Your adult child may feel caught between a partner and you and may be making demands that really come from the partner.
If this appears to be the case, avoid criticizing the partner. You might observe that "I can understand how she feels that the solution is that we give you the family business right now. However, from our point of view, that isn't realistic. We're ten years away from being able to retire.
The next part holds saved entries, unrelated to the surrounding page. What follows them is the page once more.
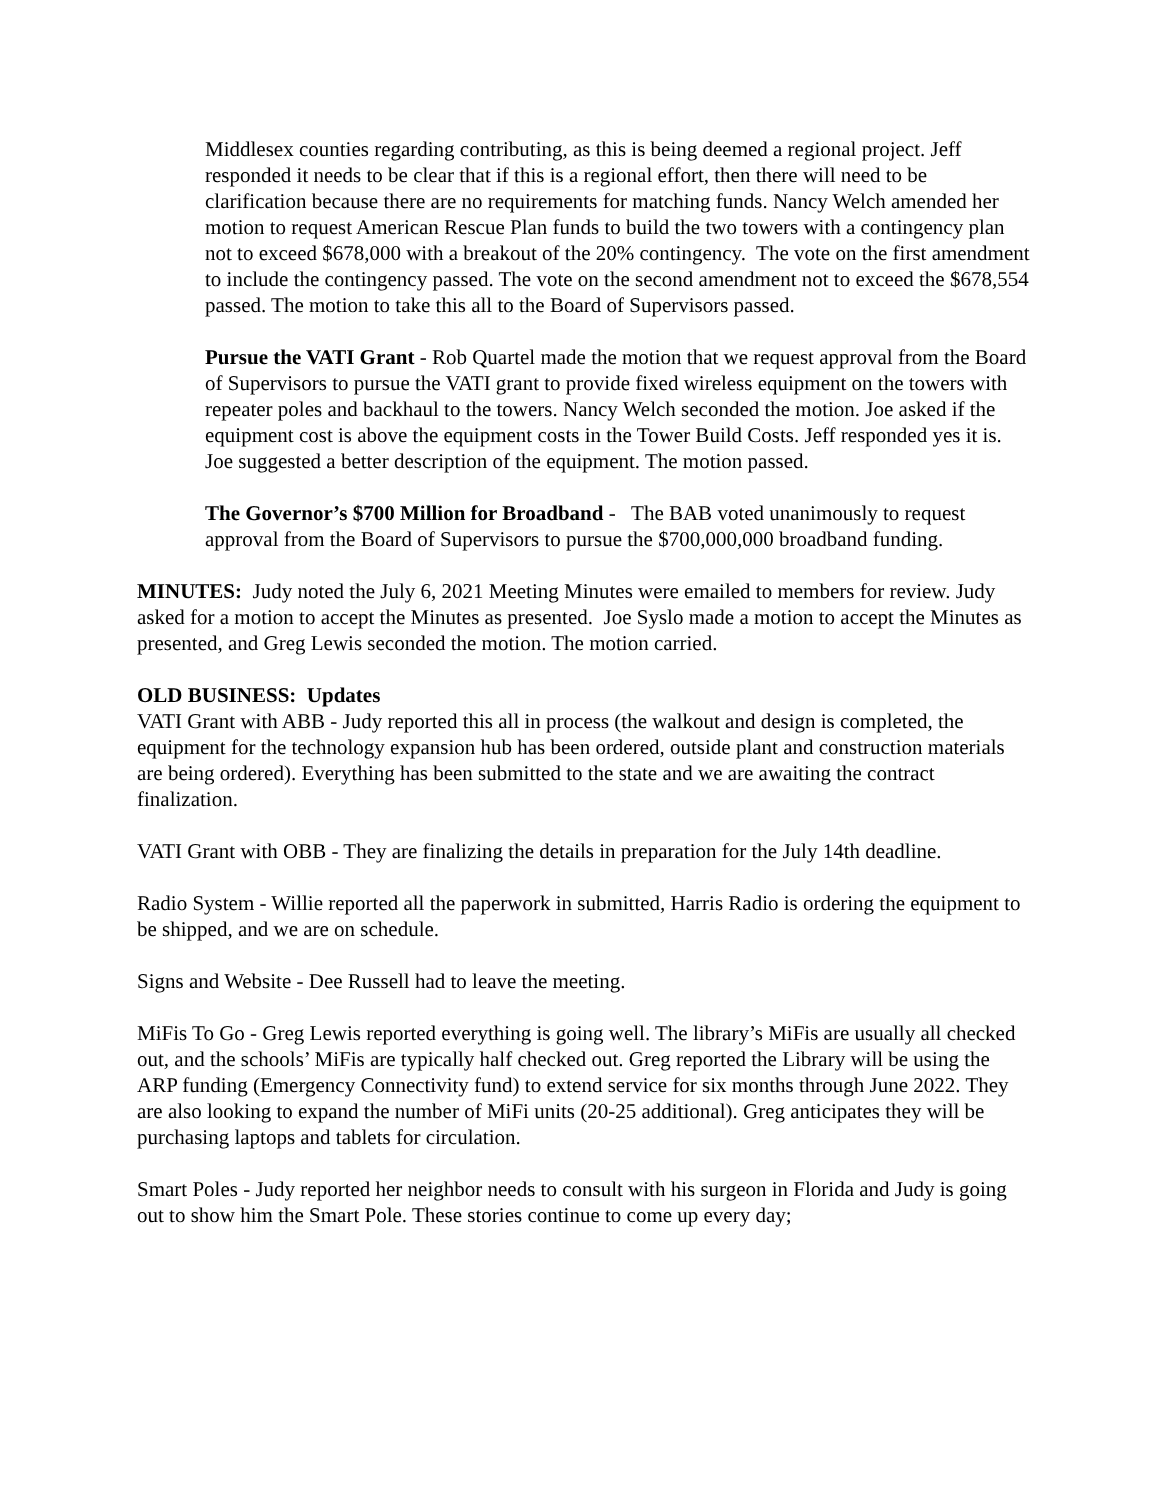Middlesex counties regarding contributing, as this is being deemed a regional project. Jeff responded it needs to be clear that if this is a regional effort, then there will need to be clarification because there are no requirements for matching funds. Nancy Welch amended her motion to request American Rescue Plan funds to build the two towers with a contingency plan not to exceed $678,000 with a breakout of the 20% contingency. The vote on the first amendment to include the contingency passed. The vote on the second amendment not to exceed the $678,554 passed. The motion to take this all to the Board of Supervisors passed.
Pursue the VATI Grant - Rob Quartel made the motion that we request approval from the Board of Supervisors to pursue the VATI grant to provide fixed wireless equipment on the towers with repeater poles and backhaul to the towers. Nancy Welch seconded the motion. Joe asked if the equipment cost is above the equipment costs in the Tower Build Costs. Jeff responded yes it is. Joe suggested a better description of the equipment. The motion passed.
The Governor’s $700 Million for Broadband - The BAB voted unanimously to request approval from the Board of Supervisors to pursue the $700,000,000 broadband funding.
MINUTES: Judy noted the July 6, 2021 Meeting Minutes were emailed to members for review. Judy asked for a motion to accept the Minutes as presented. Joe Syslo made a motion to accept the Minutes as presented, and Greg Lewis seconded the motion. The motion carried.
OLD BUSINESS: Updates
VATI Grant with ABB - Judy reported this all in process (the walkout and design is completed, the equipment for the technology expansion hub has been ordered, outside plant and construction materials are being ordered). Everything has been submitted to the state and we are awaiting the contract finalization.
VATI Grant with OBB - They are finalizing the details in preparation for the July 14th deadline.
Radio System - Willie reported all the paperwork in submitted, Harris Radio is ordering the equipment to be shipped, and we are on schedule.
Signs and Website - Dee Russell had to leave the meeting.
MiFis To Go - Greg Lewis reported everything is going well. The library’s MiFis are usually all checked out, and the schools’ MiFis are typically half checked out. Greg reported the Library will be using the ARP funding (Emergency Connectivity fund) to extend service for six months through June 2022. They are also looking to expand the number of MiFi units (20-25 additional). Greg anticipates they will be purchasing laptops and tablets for circulation.
Smart Poles - Judy reported her neighbor needs to consult with his surgeon in Florida and Judy is going out to show him the Smart Pole. These stories continue to come up every day;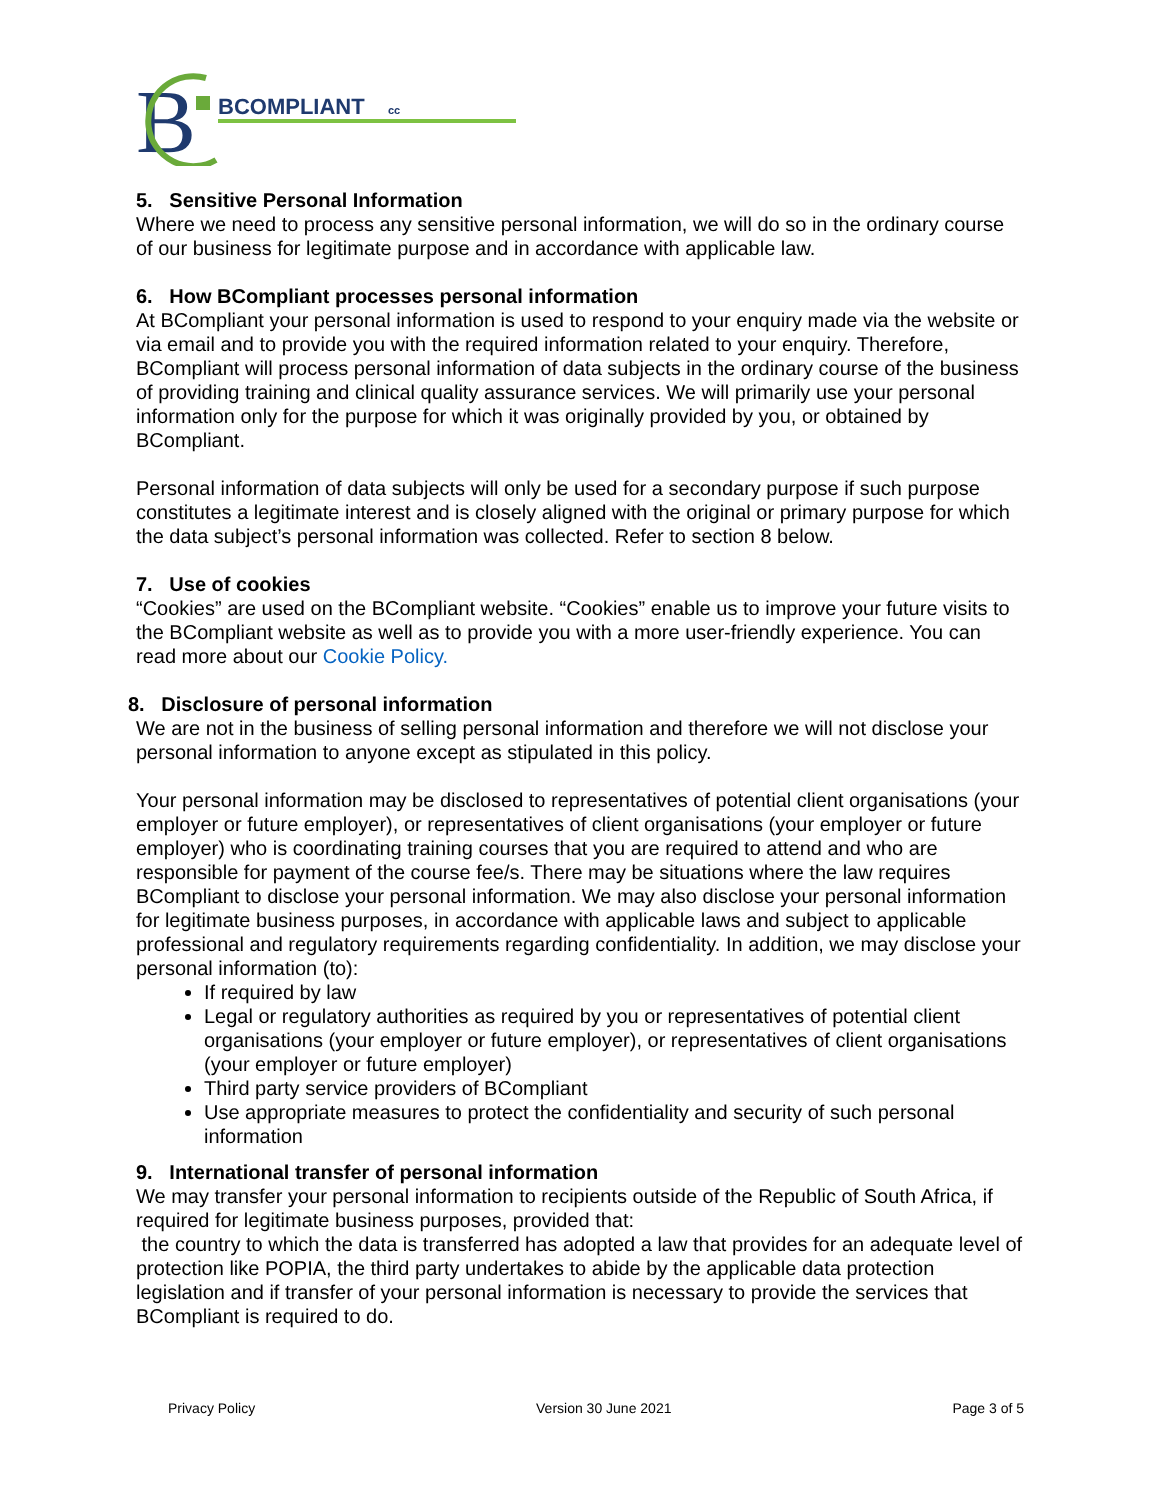B
BCOMPLIANT
cc
5. Sensitive Personal Information
Where we need to process any sensitive personal information, we will do so in the ordinary course of our business for legitimate purpose and in accordance with applicable law.
6. How BCompliant processes personal information
At BCompliant your personal information is used to respond to your enquiry made via the website or via email and to provide you with the required information related to your enquiry. Therefore, BCompliant will process personal information of data subjects in the ordinary course of the business of providing training and clinical quality assurance services. We will primarily use your personal information only for the purpose for which it was originally provided by you, or obtained by BCompliant.
Personal information of data subjects will only be used for a secondary purpose if such purpose constitutes a legitimate interest and is closely aligned with the original or primary purpose for which the data subject’s personal information was collected. Refer to section 8 below.
7. Use of cookies
“Cookies” are used on the BCompliant website. “Cookies” enable us to improve your future visits to the BCompliant website as well as to provide you with a more user-friendly experience. You can read more about our Cookie Policy.
8. Disclosure of personal information
We are not in the business of selling personal information and therefore we will not disclose your personal information to anyone except as stipulated in this policy.
Your personal information may be disclosed to representatives of potential client organisations (your employer or future employer), or representatives of client organisations (your employer or future employer) who is coordinating training courses that you are required to attend and who are responsible for payment of the course fee/s. There may be situations where the law requires BCompliant to disclose your personal information. We may also disclose your personal information for legitimate business purposes, in accordance with applicable laws and subject to applicable professional and regulatory requirements regarding confidentiality. In addition, we may disclose your personal information (to):
If required by law
Legal or regulatory authorities as required by you or representatives of potential client organisations (your employer or future employer), or representatives of client organisations (your employer or future employer)
Third party service providers of BCompliant
Use appropriate measures to protect the confidentiality and security of such personal information
9. International transfer of personal information
We may transfer your personal information to recipients outside of the Republic of South Africa, if required for legitimate business purposes, provided that:
the country to which the data is transferred has adopted a law that provides for an adequate level of protection like POPIA, the third party undertakes to abide by the applicable data protection legislation and if transfer of your personal information is necessary to provide the services that BCompliant is required to do.
Privacy Policy Version 30 June 2021 Page 3 of 5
And that's time that you have to thoroughly learn the business."
Make your own well-being a priority. Mothers, in particular, often put others first for a lifetime. But sometimes others ask too much.
Consider that you deserve to have your own time, reasonable financial security and the space to nurture yourself, your marriage and your own dreams. Taking care of yourself may even help you to better help your adult child.
Safeguarding your own financial security and your own health and well-being may spare him or her the burden, down the road, of taking full-time care of you in your later years.
Having the time to spend with your spouse and with your other children as well as with treasured friends can add immeasurable joy to your life. Think for a minute about the uncertainties of life as we age: who knows how long you and your husband may have to enjoy your life together? How long you have to savor a long-time friendships? Do you really want to relinquish these times to repeatedly come to the rescue of an adult child who doesn't value your help or the sacrifices you are making?
Be prepared to live with an imperfect outcome. Obviously, if your adult child is threatening to commit suicide, this is best dealt with by seeking professional help rather than giving him or her money you can't afford to give in the desperate hope that it will strengthen his or her will to live. If someone is suicidal, it's a sign of much deeper problems requiring professional help.
In instances where your adult child threatens estrangement from himself and/or your grandchildren, you can express your hope that this will not happen -- considering the pain it would bring all concerned -- but keep firm in your statement of what you're willing and able to give -- or not.
This may mean some discomfort, even some estrangement for a time.
But what if you cave in to the request? Life could be worse. You could end up with estrangement anyway and a financial crisis of your own.
Jody emptied her retirement savings to bail her son and his wife out of credit card debt and make a down payment on a house for them because they threatened to keep her away from the grandchildren if she didn't. Now that they're in their house, they are effectively estranged -- never calling, never inviting her over, avoiding all contact as she follows their birthday and holiday celebrations on Facebook. "They don't want to know me until their next financial crisis," she says sadly. "And then I don't know what I'll do because I've given them all I have. I'll be working -- if I'm lucky and can keep my job and my health -- until I drop."
Dealing with emotional blackmail takes courage and insight. Some studies have shown that the more dependent adult children feel on you, the more conflicted and problematic your relationship may be with them.
Stepping back with a firm concept of what you're willing and able to do for your adult child and what you are not, expressing support and love without enabling his or her dependence, lack of motivation and initiative or simply bad behavior, is not always comfortable and easy. But it can be the best antidote there is for emotional blackmail -- and, possibly, the beginning of a new and better relationship with your adult child.